На следующий день силач явился в его кабинет в обществе представителей газет и адвоката. Пока удивленный и напуганный врач приходил в себя, атлет удобно уселся в зубоврачебном кресле, раскрыл рот и, показывая на один из зубов, сказал:
—Рвите!
—Но это же совершенно здоровый зуб, и вообще, что все это значит?
—Рвите, — грозно оборвал его Брейтбарт. — Я плачу, я требую.
Испуганный врач взял самые мощные щипцы, рванул раз, второй, третий — ничего. Вдруг силач стиснул зубы, что-то хрустнуло, и перекусанные надвое клещи упали на пол.
—Берете назад свои обвинения? — спросил Брейтбарт.
—Беру, — пролепетал побледневший врач.
—Никогда в другой раз не кричите, что это чепуха, — сказал атлет, очаровательно улыбнулся и вышел...
Борьба
Мой отец часто вспоминал большие турниры борцов в русских цирках в начале нашего столетия. Русские, как никто, любили борьбу и сходили с ума от радости, когда на манеже под звуки «Марша гладиаторов» выступали: великан Заикин, прославленный чемпион мира Поддубный, открытый некогда среди портовых грузчиков, комичный «Дядя Пуд» — колосс с мощным животом, которым он придавил не одного чемпиона, и, наконец сильный, как тур, Богатырев и кроткий, медлительный Крылов — борец с добродушным лицом.
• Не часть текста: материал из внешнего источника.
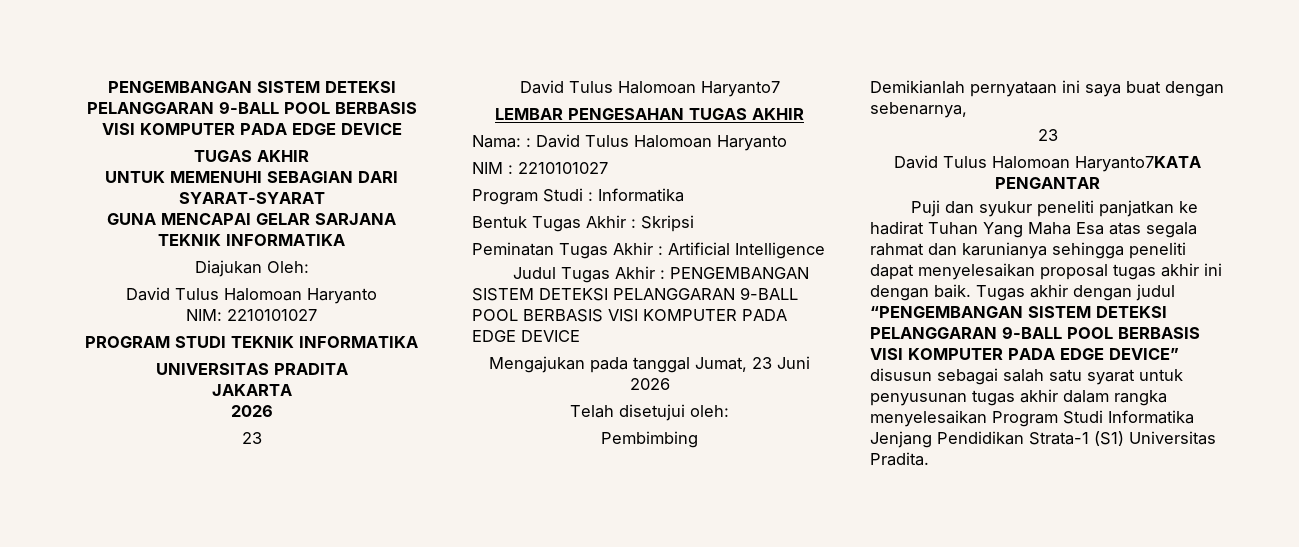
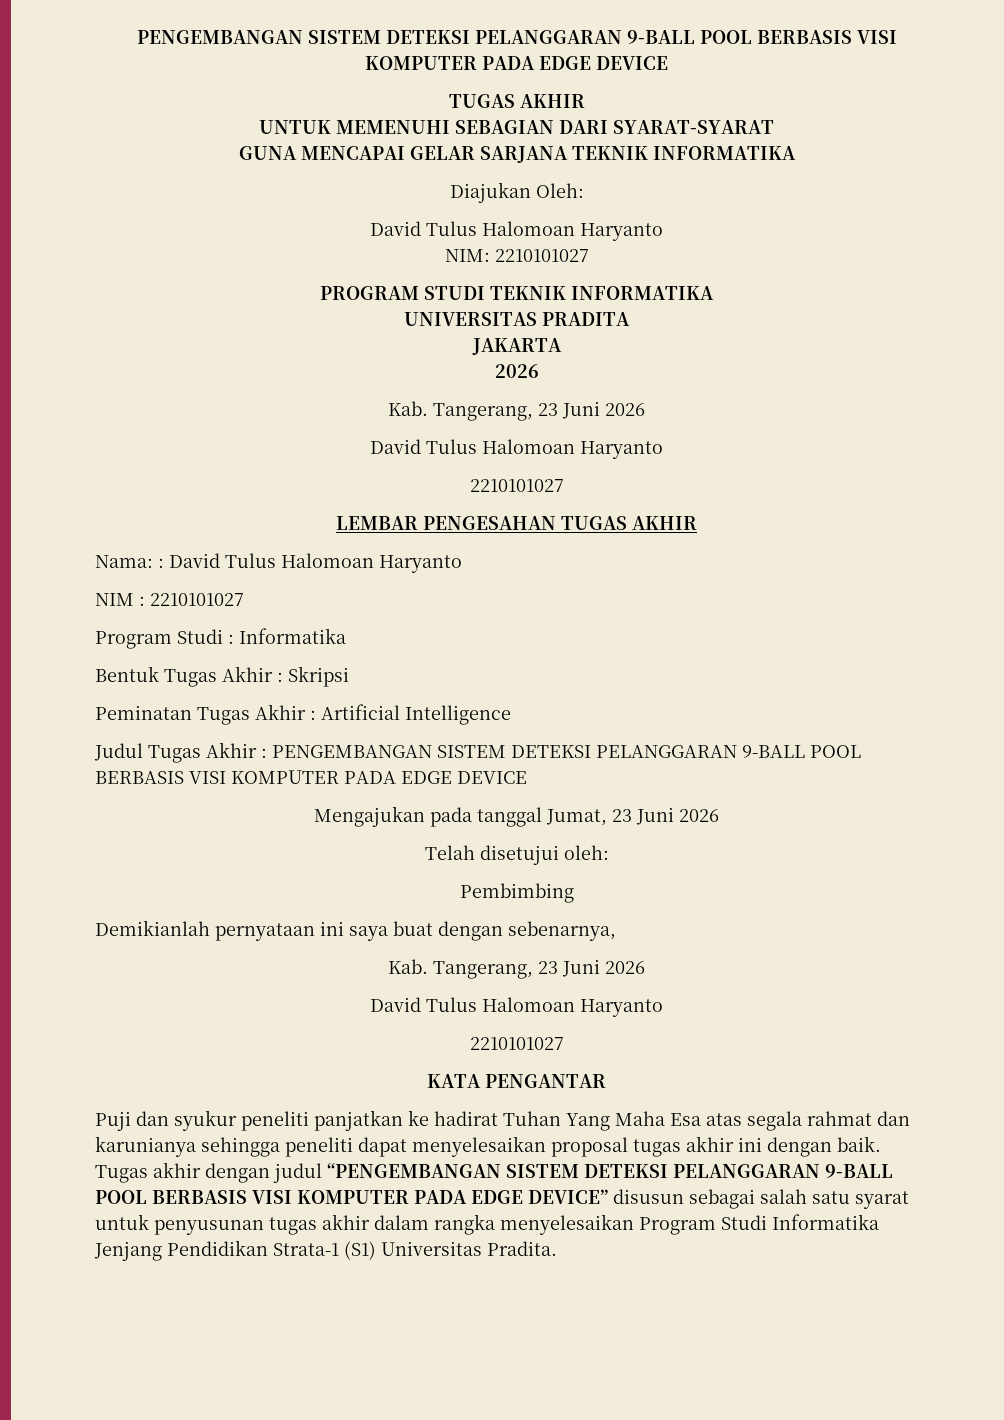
[241,432,262,444] [519,80,780,97] 23 // David Tulus Halomoan Haryanto7 -> [388,401,645,421] [370,439,663,459] [469,479,564,492] Kab. Tangerang, 23 Juni 2026 // David Tulus Halomoan Haryanto // 2210101027
[1037,129,1058,141] [894,155,1201,172] 23 // David Tulus Halomoan Haryanto7KATA -> [388,959,645,979] [370,997,663,1017] [469,1037,564,1050] [427,1074,481,1088] Kab. Tangerang, 23 Juni 2026 // David Tulus Halomoan Haryanto // 2210101027 // KATA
Такие матчи длились много недель и изобиловали неожиданностями. Отец вспоминал, как однажды, подговоренный знакомыми, на арену вылез сильно напуганный священник, закатал рукава сутаны и крепко обхватил своего противника — известного американского борца, черного как смоль негра. Публика посмеивалась над священником, но на арене произошло удивительное событие: не выпуская противника из железных объятий, он поднял, его вверх и уложил на ковер.
Клоунада
У моего отца несколько лет подряд был партнером способный клоун Янош, имевший одну слабость — любил выпить. Однажды отец вышел на арену, сделал несколько комических антре и повернулся в сторону, откуда должен был выйти Янош. Но его не было. Директор рвал на себе волосы, униформисты носились как сумасшедшие, наездники, вскочив на коней, мчались в ближайшие пивные. Отец разрывался на части, чтобы протянуть выступление... Наконец оказалось, что виновник всех хлопот беспечно спит в клетке, полной львов. Грозные звери ворчали, опекая его, но, как только служители попытались его оттуда освободить, началась суматоха. Цирк гудел от рычания разъяренных львов. Служители отгоняли их шестами, а нисколько не смущенный Янош беспечно бормотал:
— Я сюда еще вернусь, мои голубки, только поздороваюсь с публикой и вернусь...
Перевел с польского А. Ирхин
Журнал "Советский цирк" Декабрь 1962г.